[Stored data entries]
-.-.-
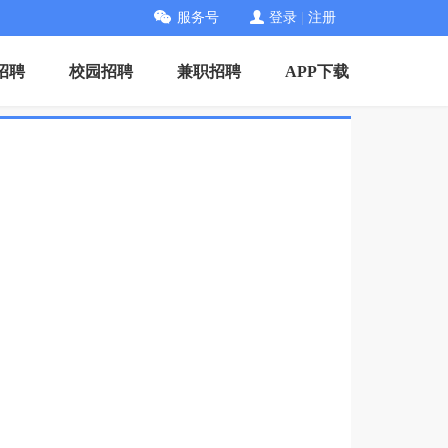
服务号
登录
|
注册
招聘
校园招聘
兼职招聘
APP下载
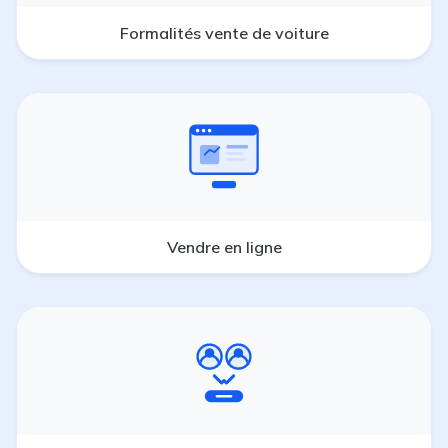
Formalités vente de voiture
Vendre en ligne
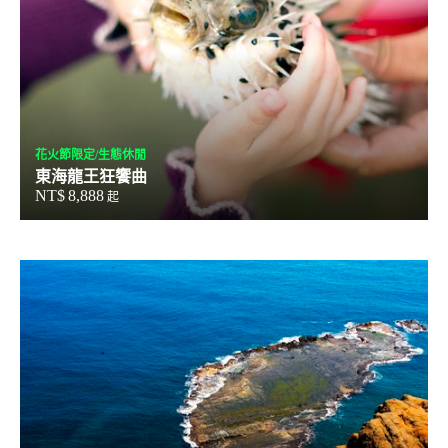
花火節限定/生態休閒
東海龍王狂饗曲
NT$
8,888
起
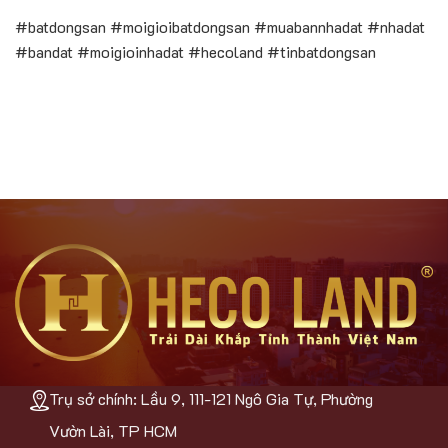
#batdongsan #moigioibatdongsan #muabannhadat #nhadat
#bandat #moigioinhadat #hecoland #tinbatdongsan
Trụ sở chính: Lầu 9, 111-121 Ngô Gia Tự, Phường
Vườn Lài, TP HCM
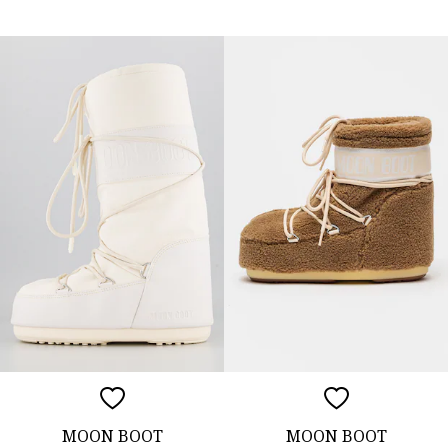
MOON BOOT
MOON BOOT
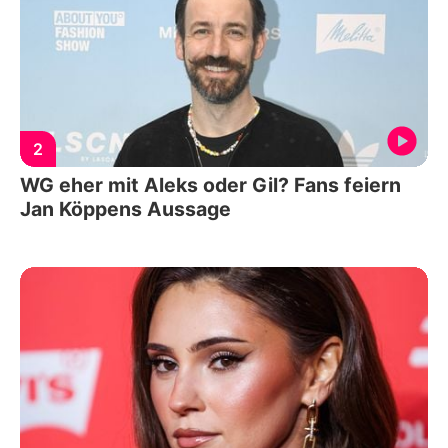
2
WG eher mit Aleks oder Gil? Fans feiern
Jan Köppens Aussage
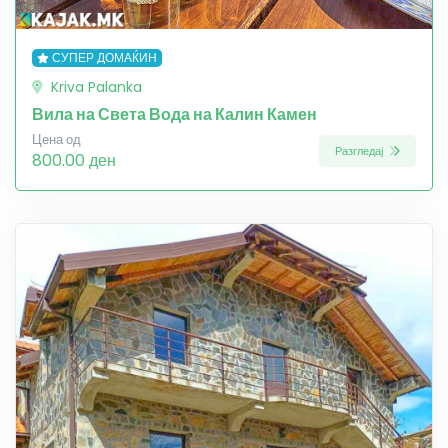
СУПЕР ДОМАЌИН
Kriva Palanka
Вила на Света Вода на Калин Камен
Цена од
Разгледај
800.00 ден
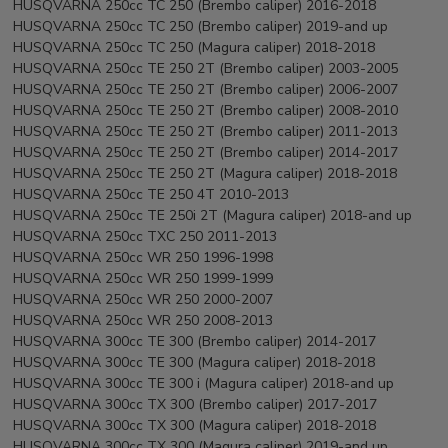
HUSQVARNA 250cc TC 250 (Brembo caliper) 2016-2018
HUSQVARNA 250cc TC 250 (Brembo caliper) 2019-and up
HUSQVARNA 250cc TC 250 (Magura caliper) 2018-2018
HUSQVARNA 250cc TE 250 2T (Brembo caliper) 2003-2005
HUSQVARNA 250cc TE 250 2T (Brembo caliper) 2006-2007
HUSQVARNA 250cc TE 250 2T (Brembo caliper) 2008-2010
HUSQVARNA 250cc TE 250 2T (Brembo caliper) 2011-2013
HUSQVARNA 250cc TE 250 2T (Brembo caliper) 2014-2017
HUSQVARNA 250cc TE 250 2T (Magura caliper) 2018-2018
HUSQVARNA 250cc TE 250 4T 2010-2013
HUSQVARNA 250cc TE 250i 2T (Magura caliper) 2018-and up
HUSQVARNA 250cc TXC 250 2011-2013
HUSQVARNA 250cc WR 250 1996-1998
HUSQVARNA 250cc WR 250 1999-1999
HUSQVARNA 250cc WR 250 2000-2007
HUSQVARNA 250cc WR 250 2008-2013
HUSQVARNA 300cc TE 300 (Brembo caliper) 2014-2017
HUSQVARNA 300cc TE 300 (Magura caliper) 2018-2018
HUSQVARNA 300cc TE 300 i (Magura caliper) 2018-and up
HUSQVARNA 300cc TX 300 (Brembo caliper) 2017-2017
HUSQVARNA 300cc TX 300 (Magura caliper) 2018-2018
HUSQVARNA 300cc TX 300 (Magura caliper) 2019-and up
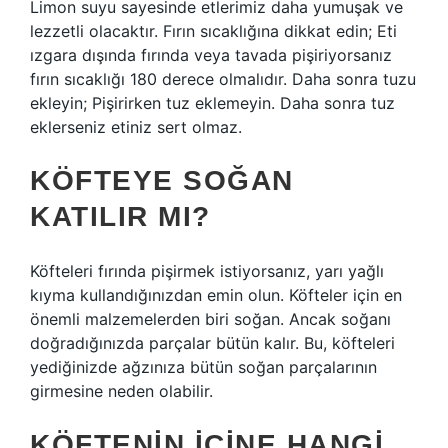
Limon suyu sayesinde etlerimiz daha yumuşak ve
lezzetli olacaktır. Fırın sıcaklığına dikkat edin; Eti
ızgara dışında fırında veya tavada pişiriyorsanız
fırın sıcaklığı 180 derece olmalıdır. Daha sonra tuzu
ekleyin; Pişirirken tuz eklemeyin. Daha sonra tuz
eklerseniz etiniz sert olmaz.
KÖFTEYE SOĞAN
KATILIR MI?
Köfteleri fırında pişirmek istiyorsanız, yarı yağlı
kıyma kullandığınızdan emin olun. Köfteler için en
önemli malzemelerden biri soğan. Ancak soğanı
doğradığınızda parçalar bütün kalır. Bu, köfteleri
yediğinizde ağzınıza bütün soğan parçalarının
girmesine neden olabilir.
KÖFTENIN IÇINE HANGI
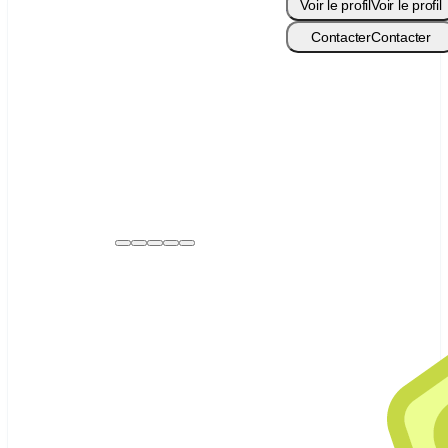
Passion
Voir le profil
Voir le profil
Contacter
Contacter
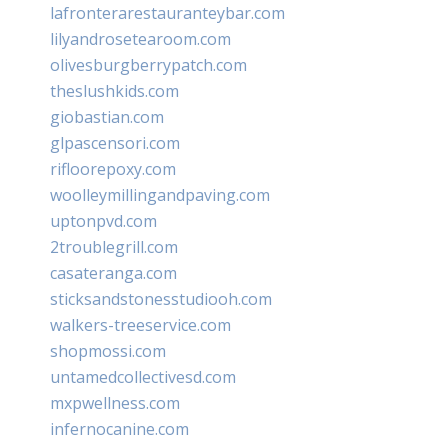
lafronterarestauranteybar.com
lilyandrosetearoom.com
olivesburgberrypatch.com
theslushkids.com
giobastian.com
glpascensori.com
rifloorepoxy.com
woolleymillingandpaving.com
uptonpvd.com
2troublegrill.com
casateranga.com
sticksandstonesstudiooh.com
walkers-treeservice.com
shopmossi.com
untamedcollectivesd.com
mxpwellness.com
infernocanine.com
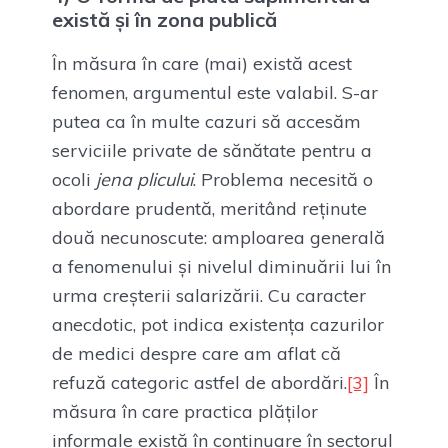
există și în zona publică
În măsura în care (mai) există acest
fenomen, argumentul este valabil. S-ar
putea ca în multe cazuri să accesăm
serviciile private de sănătate pentru a
ocoli
jena plicului
. Problema necesită o
abordare prudentă, meritând reținute
două necunoscute: amploarea generală
a fenomenului și nivelul diminuării lui în
urma creșterii salarizării. Cu caracter
anecdotic, pot indica existența cazurilor
de medici despre care am aflat că
refuză categoric astfel de abordări.
[3]
În
măsura în care practica plăților
informale există în continuare în sectorul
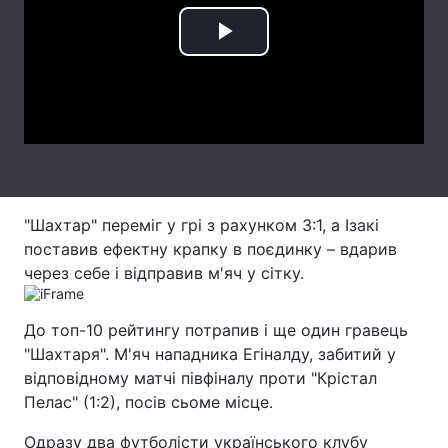
Лонгріди
Play
Video
Відео з Youtube
Статті
Інтерв'ю
Думки
Архів
Вакансії
"Шахтар" переміг у грі з рахунком 3:1, а Ізакі
Контакти
поставив ефектну крапку в поєдинку – вдарив
Послуги
через себе і відправив м'яч у сітку.
До топ-10 рейтингу потрапив і ще один гравець
"Шахтаря". М'яч нападника Егіналду, забитий у
відповідному матчі півфіналу проти "Крістал
Пелас" (1:2), посів сьоме місце.
Одразу два футболісти українського клубу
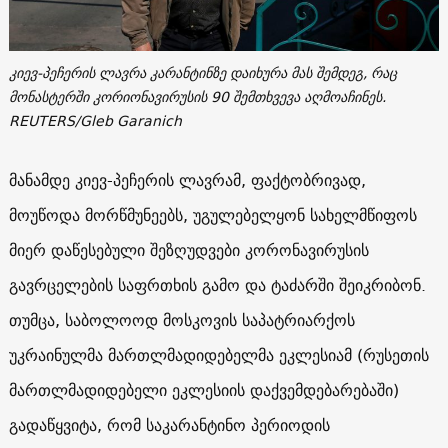
კიევ-პეჩერის ლავრა კარანტინზე დაიხურა მას შემდეგ, რაც
მონასტერში კორიონავირუსის 90 შემთხვევა აღმოაჩინეს.
REUTERS/Gleb Garanich
მანამდე კიევ-პეჩერის ლავრამ, ფაქტობრივად,
მოუწოდა მორწმუნეებს, უგულებელყონ სახელმწიფოს
მიერ დაწესებული შეზღუდვები კორონავირუსის
გავრცელების საფრთხის გამო და ტაძარში შეიკრიბონ.
თუმცა, საბოლოოდ მოსკოვის საპატრიარქოს
უკრაინულმა მართლმადიდებელმა ეკლესიამ (რუსეთის
მართლმადიდებელი ეკლესიის დაქვემდებარებაში)
გადაწყვიტა, რომ საკარანტინო პერიოდის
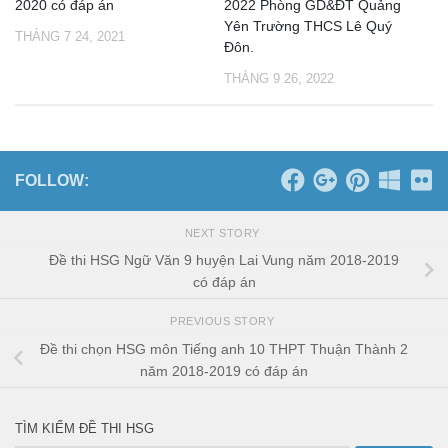
2020 có đáp án
2022 Phòng GD&ĐT Quảng
Yên Trường THCS Lê Quý
THÁNG 7 24, 2021
Đôn.
THÁNG 9 26, 2022
FOLLOW:
NEXT STORY
Đề thi HSG Ngữ Văn 9 huyện Lai Vung năm 2018-2019
có đáp án
PREVIOUS STORY
Đề thi chọn HSG môn Tiếng anh 10 THPT Thuận Thành 2
năm 2018-2019 có đáp án
TÌM KIẾM ĐỀ THI HSG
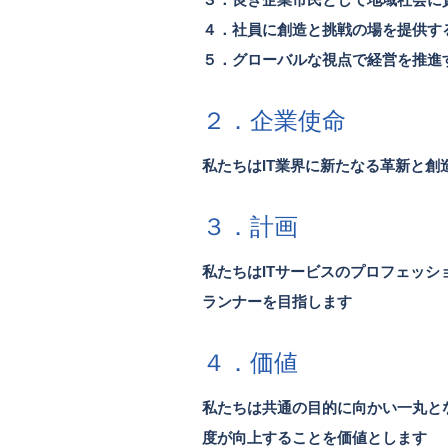
４．社員に創造と挑戦の場を提供す
５．グローバルな視点で経営を推進
２．企業使命
私たちはIT業界に新たなる革新と
３．計画
私たちはITサービスのプロフェッ
ランナーを目指します
４．価値
私たちは共通の目的に向かい一丸と
度が向上することを価値とします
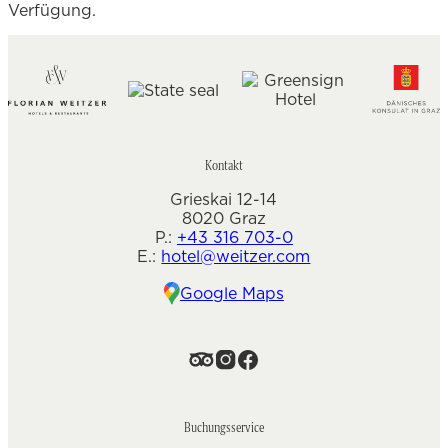
Verfügung.
Kontakt
Grieskai 12-14
8020 Graz
P.:
+43 316 703-0
E.:
hotel@weitzer.com
Google Maps
Buchungsservice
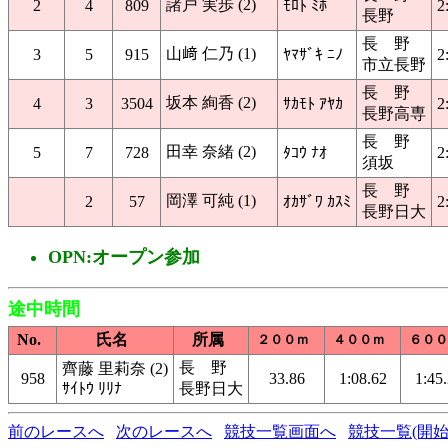
諸戸 実歩 (2)
2
4
809
ﾓﾛﾄ ﾐﾎ
2
長野
長 野
山﨑 仁乃 (1)
3
5
915
ﾔﾏｻﾞｷ ﾆﾉ
2
市立長野
長 野
坂本 絢香 (2)
4
3
3504
ｻｶﾓﾄ ｱﾔｶ
2
長野高専
長 野
田幸 奈緒 (2)
5
7
728
ﾀｺｳ ﾅｵ
2
須坂
長 野
岡澤 可純 (1)
2
57
ｵｶｻﾞﾜ ｶｽﾐ
2
長野日大
OPN:オープン参加
途中時間
No.
氏名
所属
２００ｍ
４００ｍ
６００
長 野
齊藤 里莉奈 (2)
958
33.86
1:08.62
1:45
ｻｲﾄｳ ﾘﾘﾅ
長野日大
前のレースへ
次のレースへ
競技一覧画面へ
競技一覧(開始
-.-.-
### Work required
Turn the text lines of every record above into a JSON list of strings, one string per line, with blank lines skipped. Leave the picture markers out of the answer.

### Final answer
[
  "服务号",
  "登录",
  "|",
  "注册",
  "招聘",
  "校园招聘",
  "兼职招聘",
  "APP下载",
  "Formalités vente de voiture",
  "Vendre en ligne",
  "花火節限定/生態休閒",
  "東海龍王狂饗曲",
  "NT$",
  "8,888",
  "起",
  "#batdongsan #moigioibatdongsan #muabannhadat #nhadat",
  "#bandat #moigioinhadat #hecoland #tinbatdongsan",
  "Trụ sở chính: Lầu 9, 111-121 Ngô Gia Tự, Phường",
  "Vườn Lài, TP HCM",
  "MOON BOOT",
  "MOON BOOT",
  "2",
  "WG eher mit Aleks oder Gil? Fans feiern",
  "Jan Köppens Aussage",
  "СУПЕР ДОМАЌИН",
  "Kriva Palanka",
  "Вила на Света Вода на Калин Камен",
  "Цена од",
  "Разгледај",
  "800.00 ден",
  "HUSQVARNA 250cc TC 250 (Brembo caliper) 2016-2018",
  "HUSQVARNA 250cc TC 250 (Brembo caliper) 2019-and up",
  "HUSQVARNA 250cc TC 250 (Magura caliper) 2018-2018",
  "HUSQVARNA 250cc TE 250 2T (Brembo caliper) 2003-2005",
  "HUSQVARNA 250cc TE 250 2T (Brembo caliper) 2006-2007",
  "HUSQVARNA 250cc TE 250 2T (Brembo caliper) 2008-2010",
  "HUSQVARNA 250cc TE 250 2T (Brembo caliper) 2011-2013",
  "HUSQVARNA 250cc TE 250 2T (Brembo caliper) 2014-2017",
  "HUSQVARNA 250cc TE 250 2T (Magura caliper) 2018-2018",
  "HUSQVARNA 250cc TE 250 4T 2010-2013",
  "HUSQVARNA 250cc TE 250i 2T (Magura caliper) 2018-and up",
  "HUSQVARNA 250cc TXC 250 2011-2013",
  "HUSQVARNA 250cc WR 250 1996-1998",
  "HUSQVARNA 250cc WR 250 1999-1999",
  "HUSQVARNA 250cc WR 250 2000-2007",
  "HUSQVARNA 250cc WR 250 2008-2013",
  "HUSQVARNA 300cc TE 300 (Brembo caliper) 2014-2017",
  "HUSQVARNA 300cc TE 300 (Magura caliper) 2018-2018",
  "HUSQVARNA 300cc TE 300 i (Magura caliper) 2018-and up",
  "HUSQVARNA 300cc TX 300 (Brembo caliper) 2017-2017",
  "HUSQVARNA 300cc TX 300 (Magura caliper) 2018-2018",
  "HUSQVARNA 300cc TX 300 (Magura caliper) 2019-and up",
  "Limon suyu sayesinde etlerimiz daha yumuşak ve",
  "lezzetli olacaktır. Fırın sıcaklığına dikkat edin; Eti",
  "ızgara dışında fırında veya tavada pişiriyorsanız",
  "fırın sıcaklığı 180 derece olmalıdır. Daha sonra tuzu",
  "ekleyin; Pişirirken tuz eklemeyin. Daha sonra tuz",
  "eklerseniz etiniz sert olmaz.",
  "KÖFTEYE SOĞAN",
  "KATILIR MI?",
  "Köfteleri fırında pişirmek istiyorsanız, yarı yağlı",
  "kıyma kullandığınızdan emin olun. Köfteler için en",
  "önemli malzemelerden biri soğan. Ancak soğanı",
  "doğradığınızda parçalar bütün kalır. Bu, köfteleri",
  "yediğinizde ağzınıza bütün soğan parçalarının",
  "girmesine neden olabilir.",
  "KÖFTENIN IÇINE HANGI",
  "Passion",
  "Voir le profil",
  "Voir le profil",
  "Contacter",
  "Contacter",
  "lafronterarestauranteybar.com",
  "lilyandrosetearoom.com",
  "olivesburgberrypatch.com",
  "theslushkids.com",
  "giobastian.com",
  "glpascensori.com",
  "rifloorepoxy.com",
  "woolleymillingandpaving.com",
  "uptonpvd.com",
  "2troublegrill.com",
  "casateranga.com",
  "sticksandstonesstudiooh.com",
  "walkers-treeservice.com",
  "shopmossi.com",
  "untamedcollectivesd.com",
  "mxpwellness.com",
  "infernocanine.com",
  "există și în zona publică",
  "În măsura în care (mai) există acest",
  "fenomen, argumentul este valabil. S-ar",
  "putea ca în multe cazuri să accesăm",
  "serviciile private de sănătate pentru a",
  "ocoli",
  "jena plicului",
  ". Problema necesită o",
  "abordare prudentă, meritând reținute",
  "două necunoscute: amploarea generală",
  "a fenomenului și nivelul diminuării lui în",
  "urma creșterii salarizării. Cu caracter",
  "anecdotic, pot indica existența cazurilor",
  "de medici despre care am aflat că",
  "refuză categoric astfel de abordări.",
  "[3]",
  "În",
  "măsura în care practica plăților",
  "informale există în continuare în sectorul",
  "Лонгріди",
  "Play",
  "Video",
  "Відео з Youtube",
  "Статті",
  "Інтерв'ю",
  "Думки",
  "Архів",
  "Вакансії",
  "\"Шахтар\" переміг у грі з рахунком 3:1, а Ізакі",
  "Контакти",
  "поставив ефектну крапку в поєдинку – вдарив",
  "Послуги",
  "через себе і відправив м'яч у сітку.",
  "До топ-10 рейтингу потрапив і ще один гравець",
  "\"Шахтаря\". М'яч нападника Егіналду, забитий у",
  "відповідному матчі півфіналу проти \"Крістал",
  "Пелас\" (1:2), посів сьоме місце.",
  "Одразу два футболісти українського клубу",
  "კიევ-პეჩერის ლავრა კარანტინზე დაიხურა მას შემდეგ, რაც",
  "მონასტერში კორიონავირუსის 90 შემთხვევა აღმოაჩინეს.",
  "REUTERS/Gleb Garanich",
  "მანამდე კიევ-პეჩერის ლავრამ, ფაქტობრივად,",
  "მოუწოდა მორწმუნეებს, უგულებელყონ სახელმწიფოს",
  "მიერ დაწესებული შეზღუდვები კორონავირუსის",
  "გავრცელების საფრთხის გამო და ტაძარში შეიკრიბონ.",
  "თუმცა, საბოლოოდ მოსკოვის საპატრიარქოს",
  "უკრაინულმა მართლმადიდებელმა ეკლესიამ (რუსეთის",
  "მართლმადიდებელი ეკლესიის დაქვემდებარებაში)",
  "გადაწყვიტა, რომ საკარანტინო პერიოდის",
  "2020 có đáp án",
  "2022 Phòng GD&ĐT Quảng",
  "Yên Trường THCS Lê Quý",
  "THÁNG 7 24, 2021",
  "Đôn.",
  "THÁNG 9 26, 2022",
  "FOLLOW:",
  "NEXT STORY",
  "Đề thi HSG Ngữ Văn 9 huyện Lai Vung năm 2018-2019",
  "có đáp án",
  "PREVIOUS STORY",
  "Đề thi chọn HSG môn Tiếng anh 10 THPT Thuận Thành 2",
  "năm 2018-2019 có đáp án",
  "TÌM KIẾM ĐỀ THI HSG",
  "４．社員に創造と挑戦の場を提供す",
  "５．グローバルな視点で経営を推進",
  "２．企業使命",
  "私たちはIT業界に新たなる革新と",
  "３．計画",
  "私たちはITサービスのプロフェッ",
  "ランナーを目指します",
  "４．価値",
  "私たちは共通の目的に向かい一丸と",
  "度が向上することを価値とします",
  "Verfügung.",
  "Kontakt",
  "Grieskai 12-14",
  "8020 Graz",
  "P.:",
  "+43 316 703-0",
  "E.:",
  "hotel@weitzer.com",
  "Google Maps",
  "Buchungsservice",
  "諸戸 実歩 (2)",
  "2",
  "4",
  "809",
  "ﾓﾛﾄ ﾐﾎ",
  "2",
  "長野",
  "長 野",
  "山﨑 仁乃 (1)",
  "3",
  "5",
  "915",
  "ﾔﾏｻﾞｷ ﾆﾉ",
  "2",
  "市立長野",
  "長 野",
  "坂本 絢香 (2)",
  "4",
  "3",
  "3504",
  "ｻｶﾓﾄ ｱﾔｶ",
  "2",
  "長野高専",
  "長 野",
  "田幸 奈緒 (2)",
  "5",
  "7",
  "728",
  "ﾀｺｳ ﾅｵ",
  "2",
  "須坂",
  "長 野",
  "岡澤 可純 (1)",
  "2",
  "57",
  "ｵｶｻﾞﾜ ｶｽﾐ",
  "2",
  "長野日大",
  "OPN:オープン参加",
  "途中時間",
  "No.",
  "氏名",
  "所属",
  "２００ｍ",
  "４００ｍ",
  "６００",
  "長 野",
  "齊藤 里莉奈 (2)",
  "958",
  "33.86",
  "1:08.62",
  "1:45",
  "ｻｲﾄｳ ﾘﾘﾅ",
  "長野日大",
  "前のレースへ",
  "次のレースへ",
  "競技一覧画面へ",
  "競技一覧(開始"
]